# WHAT TO WORK ON:
Extract the rows running from the line containing "manhã. Esse horário" to the line containing "Riviera Hill", including both of those lines, and reproduce them without alteration. Omit the pictures from your answer.

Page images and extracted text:

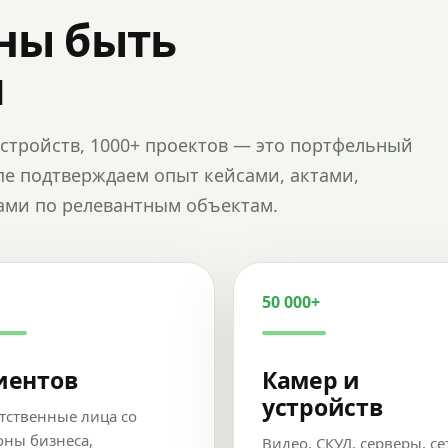
ны быть
и
и устройств, 1000+ проектов — это портфельный
пе подтверждаем опыт кейсами, актами,
ами по релевантным объектам.
50 000+
иентов
Камер и
устройств
тственные лица со
оны бизнеса,
Видео, СКУД, серверы, се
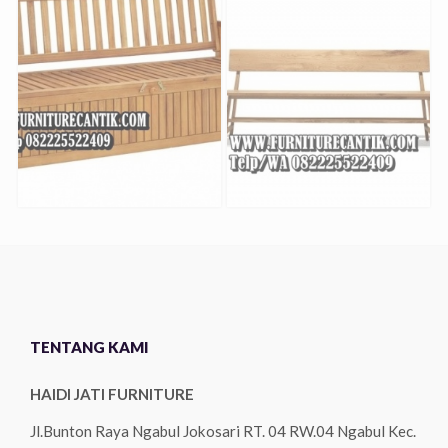
TENTANG KAMI
HAIDI JATI FURNITURE
Jl.Bunton Raya Ngabul Jokosari RT. 04 RW.04 Ngabul Kec.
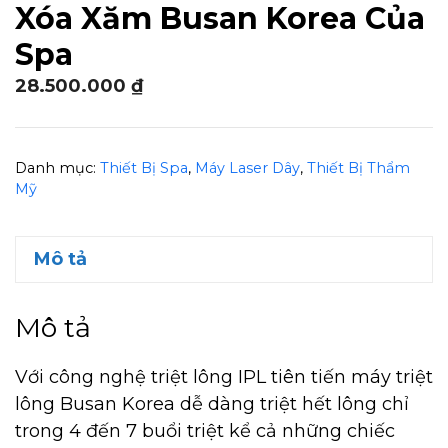
Xóa Xăm Busan Korea Của
Spa
28.500.000
₫
Danh mục:
Thiết Bị Spa
,
Máy Laser Dây
,
Thiết Bị Thẩm
Mỹ
Mô tả
Mô tả
Với công nghệ triệt lông IPL tiên tiến máy triệt
lông Busan Korea dễ dàng triệt hết lông chỉ
trong 4 đến 7 buổi triệt kể cả những chiếc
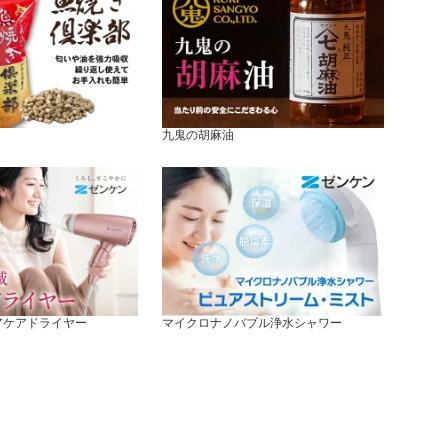
九鬼の胡麻油
アケアドライヤー
マイクロナノバブル浄水シャワー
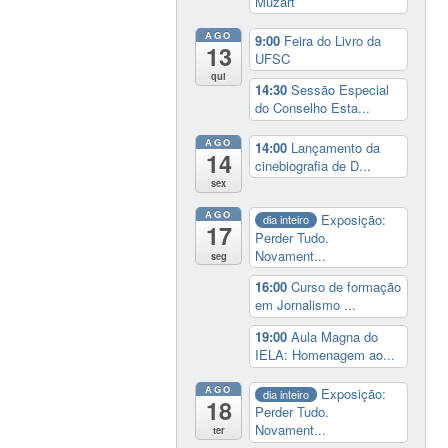
Muzart
AGO
9:00
Feira do Livro da
13
UFSC
qui
14:30
Sessão Especial
do Conselho Esta...
AGO
14:00
Lançamento da
14
cinebiografia de D...
sex
AGO
Exposição:
dia inteiro
17
Perder Tudo.
Novament...
seg
16:00
Curso de formação
em Jornalismo ...
19:00
Aula Magna do
IELA: Homenagem ao...
AGO
Exposição:
dia inteiro
18
Perder Tudo.
Novament...
ter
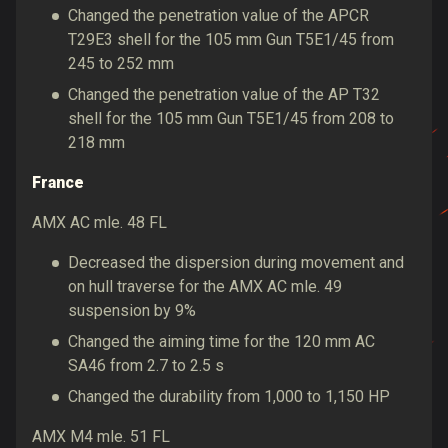
Changed the penetration value of the APCR
T29E3 shell for the 105 mm Gun T5E1/45 from
245 to 252 mm
Changed the penetration value of the AP T32
shell for the 105 mm Gun T5E1/45 from 208 to
218 mm
France
AMX AC mle. 48 FL
Decreased the dispersion during movement and
on hull traverse for the AMX AC mle. 49
suspension by 9%
Changed the aiming time for the 120 mm AC
SA46 from 2.7 to 2.5 s
Changed the durability from 1,000 to 1,150 HP
AMX M4 mle. 51 FL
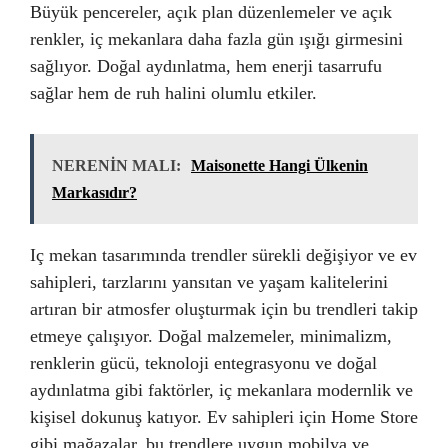
Büyük pencereler, açık plan düzenlemeler ve açık
renkler, iç mekanlara daha fazla gün ışığı girmesini
sağlıyor. Doğal aydınlatma, hem enerji tasarrufu
sağlar hem de ruh halini olumlu etkiler.
NERENİN MALI:
Maisonette Hangi Ülkenin
Markasıdır?
Iç mekan tasarımında trendler sürekli değişiyor ve ev
sahipleri, tarzlarını yansıtan ve yaşam kalitelerini
artıran bir atmosfer oluşturmak için bu trendleri takip
etmeye çalışıyor. Doğal malzemeler, minimalizm,
renklerin gücü, teknoloji entegrasyonu ve doğal
aydınlatma gibi faktörler, iç mekanlara modernlik ve
kişisel dokunuş katıyor. Ev sahipleri için Home Store
gibi mağazalar, bu trendlere uygun mobilya ve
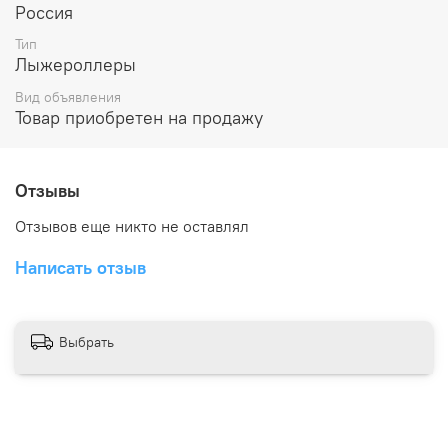
Россия
Тип
Лыжероллеры
Вид объявления
Товар приобретен на продажу
Отзывы
Отзывов еще никто не оставлял
Написать отзыв
Выбрать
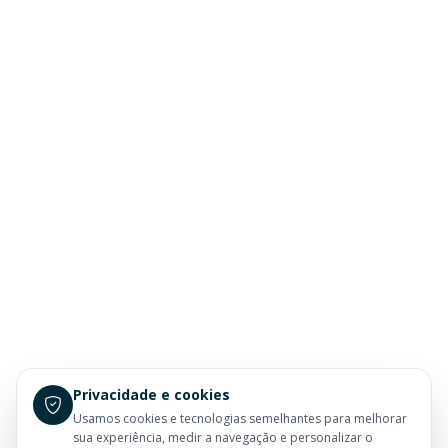
Privacidade e cookies
Usamos cookies e tecnologias semelhantes para melhorar
sua experiência, medir a navegação e personalizar o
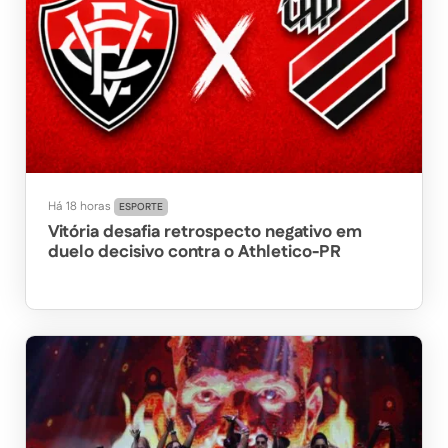
Há 18 horas
ESPORTE
Vitória desafia retrospecto negativo em
duelo decisivo contra o Athletico-PR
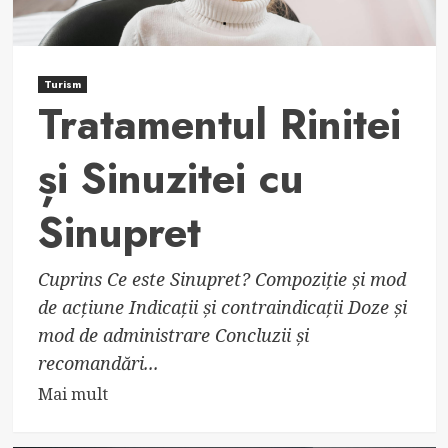
Turism
Tratamentul Rinitei
și Sinuzitei cu
Sinupret
Cuprins Ce este Sinupret? Compoziție și mod
de acțiune Indicații și contraindicații Doze și
mod de administrare Concluzii și
recomandări...
Read
Mai mult
more
about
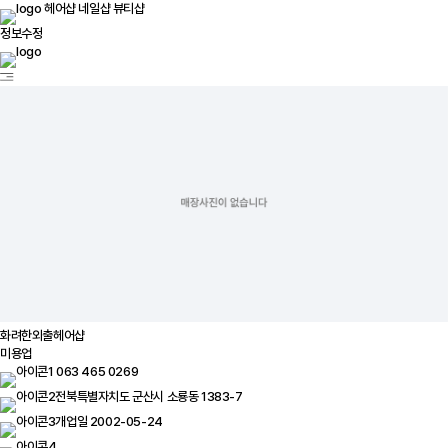
헤어샵
네일샵
뷰티샵
정보수정
화려한외출헤어샵
미용업
063 465 0269
전북특별자치도 군산시 소룡동 1383-7
개업일 2002-05-24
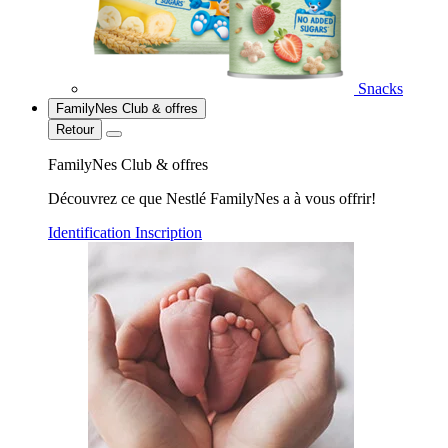
Snacks
FamilyNes Club & offres
Retour
FamilyNes Club & offres
Découvrez ce que Nestlé FamilyNes a à vous offrir!
Identification
Inscription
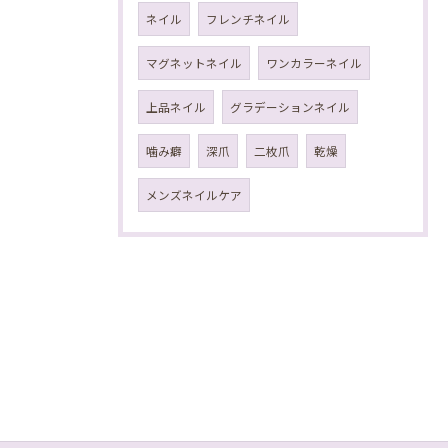
ネイル
フレンチネイル
マグネットネイル
ワンカラーネイル
上品ネイル
グラデーションネイル
噛み癖
深爪
二枚爪
乾燥
メンズネイルケア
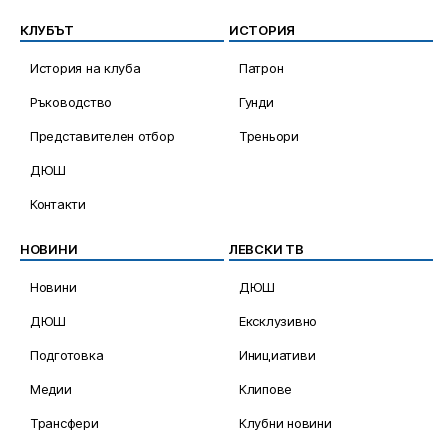
КЛУБЪТ
ИСТОРИЯ
История на клуба
Патрон
Ръководство
Гунди
Представителен отбор
Треньори
ДЮШ
Контакти
НОВИНИ
ЛЕВСКИ ТВ
Новини
ДЮШ
ДЮШ
Ексклузивно
Подготовка
Инициативи
Медии
Клипове
Трансфери
Клубни новини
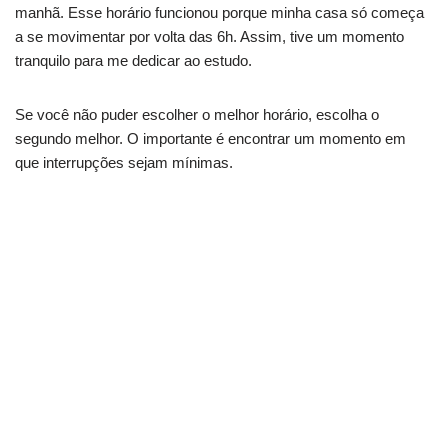
manhã. Esse horário funcionou porque minha casa só começa
a se movimentar por volta das 6h. Assim, tive um momento
tranquilo para me dedicar ao estudo.
Se você não puder escolher o melhor horário, escolha o
segundo melhor. O importante é encontrar um momento em
que interrupções sejam mínimas.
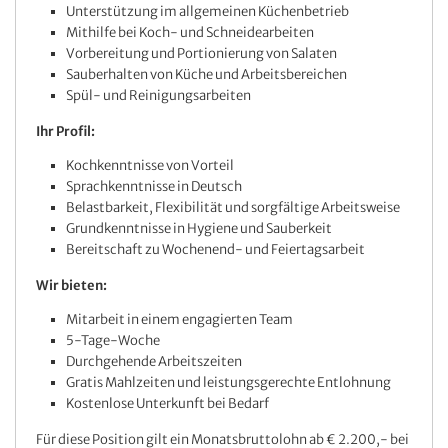
Unterstützung im allgemeinen Küchenbetrieb
Mithilfe bei Koch- und Schneidearbeiten
Vorbereitung und Portionierung von Salaten
Sauberhalten von Küche und Arbeitsbereichen
Spül- und Reinigungsarbeiten
Ihr Profil:
Kochkenntnisse von Vorteil
Sprachkenntnisse in Deutsch
Belastbarkeit, Flexibilität und sorgfältige Arbeitsweise
Grundkenntnisse in Hygiene und Sauberkeit
Bereitschaft zu Wochenend- und Feiertagsarbeit
Wir bieten:
Mitarbeit in einem engagierten Team
5-Tage-Woche
Durchgehende Arbeitszeiten
Gratis Mahlzeiten und leistungsgerechte Entlohnung
Kostenlose Unterkunft bei Bedarf
Für diese Position gilt ein Monatsbruttolohn ab € 2.200,- bei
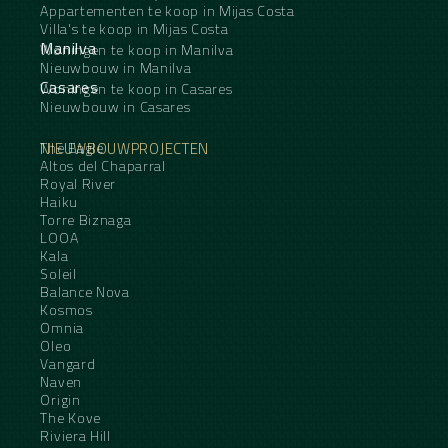
Appartementen te koop in Mijas Costa
Villa's te koop in Mijas Costa
Manilva
Woningen te koop in Manilva
Nieuwbouw in Manilva
Casares
Woningen te koop in Casares
Nieuwbouw in Casares
NIEUWBOUWPROJECTEN
The Eagle
Altos del Chaparral
Royal River
Haiku
Torre Biznaga
LOOA
Kala
Soleil
Balance Nova
Kosmos
Omnia
Oleo
Vangard
Naven
Origin
The Kove
Riviera Hill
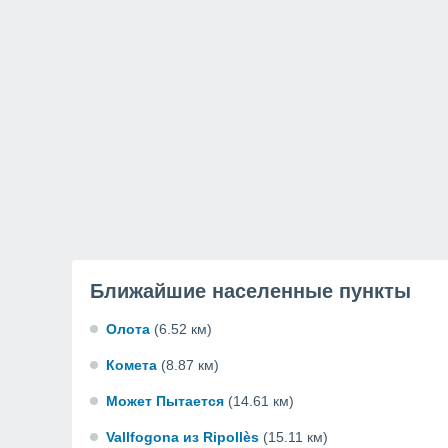
Ближайшие населенные пункты
Олота
(6.52 км)
Комета
(8.87 км)
Может Пытается
(14.61 км)
Vallfogona из Ripollès
(15.11 км)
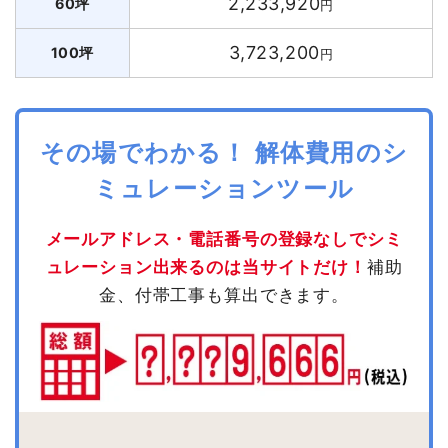
2,233,920
60坪
円
3,723,200
100坪
円
その場でわかる！ 解体費用のシ
ミュレーションツール
メールアドレス・電話番号の登録なしでシミ
ュレーション出来るのは当サイトだけ！
補助
金、付帯工事も算出できます。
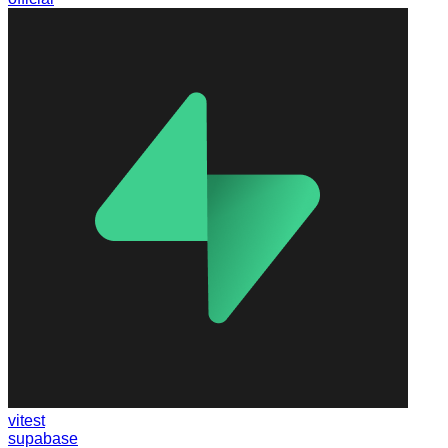
vitest
supabase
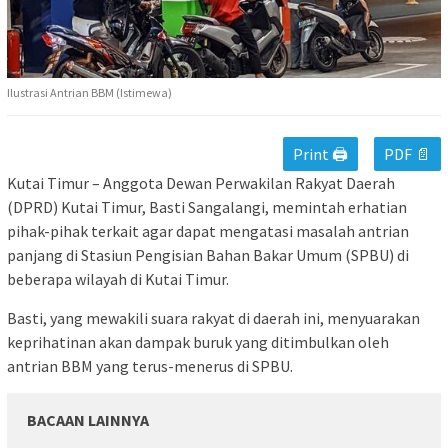
Ilustrasi Antrian BBM (Istimewa)
Print 🖨
PDF 📄
Kutai Timur – Anggota Dewan Perwakilan Rakyat Daerah
(DPRD) Kutai Timur, Basti Sangalangi, memintah erhatian
pihak-pihak terkait agar dapat mengatasi masalah antrian
panjang di Stasiun Pengisian Bahan Bakar Umum (SPBU) di
beberapa wilayah di Kutai Timur.
Basti, yang mewakili suara rakyat di daerah ini, menyuarakan
keprihatinan akan dampak buruk yang ditimbulkan oleh
antrian BBM yang terus-menerus di SPBU.
BACAAN LAINNYA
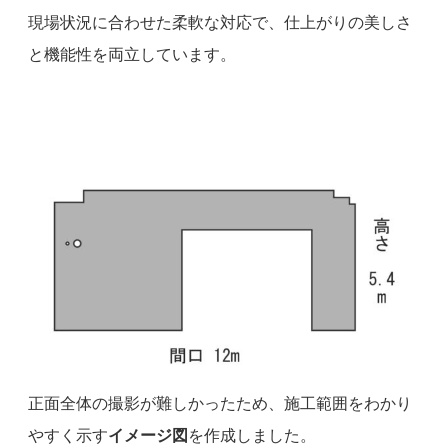
現場状況に合わせた柔軟な対応で、仕上がりの美しさ
と機能性を両立しています。
正面全体の撮影が難しかったため、施工範囲をわかり
やすく示す
イメージ図
を作成しました。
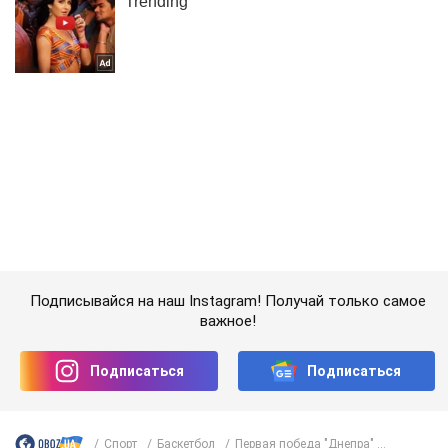
Подписывайся на наш Instagram! Получай только самое
важное!
Подписаться
Подписаться
Спорт
Баскетбол
Первая победа "Днепра" ...
Важное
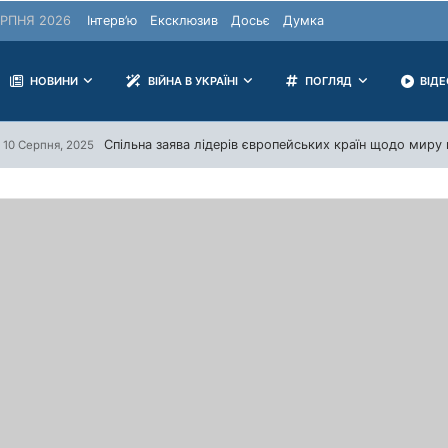
РПНЯ 2026
Інтерв’ю
Ексклюзив
Досьє
Думка
НОВИНИ
ВІЙНА В УКРАЇНІ
ПОГЛЯД
ВІД
Спільна заява лідерів європейських країн щодо миру в
10 Серпня, 2025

# WRITTEN ANSWER:
manhã. Esse horário funcionou porque minha casa só começa
a se movimentar por volta das 6h. Assim, tive um momento
tranquilo para me dedicar ao estudo.
Se você não puder escolher o melhor horário, escolha o
segundo melhor. O importante é encontrar um momento em
que interrupções sejam mínimas.
Unterstützung im allgemeinen Küchenbetrieb
Mithilfe bei Koch- und Schneidearbeiten
Vorbereitung und Portionierung von Salaten
Sauberhalten von Küche und Arbeitsbereichen
Spül- und Reinigungsarbeiten
Ihr Profil:
Kochkenntnisse von Vorteil
Sprachkenntnisse in Deutsch
Belastbarkeit, Flexibilität und sorgfältige Arbeitsweise
Grundkenntnisse in Hygiene und Sauberkeit
Bereitschaft zu Wochenend- und Feiertagsarbeit
Wir bieten:
Mitarbeit in einem engagierten Team
5-Tage-Woche
Durchgehende Arbeitszeiten
Gratis Mahlzeiten und leistungsgerechte Entlohnung
Kostenlose Unterkunft bei Bedarf
Für diese Position gilt ein Monatsbruttolohn ab € 2.200,- bei
Appartementen te koop in Mijas Costa
Villa's te koop in Mijas Costa
Manilva
Woningen te koop in Manilva
Nieuwbouw in Manilva
Casares
Woningen te koop in Casares
Nieuwbouw in Casares
NIEUWBOUWPROJECTEN
The Eagle
Altos del Chaparral
Royal River
Haiku
Torre Biznaga
LOOA
Kala
Soleil
Balance Nova
Kosmos
Omnia
Oleo
Vangard
Naven
Origin
The Kove
Riviera Hill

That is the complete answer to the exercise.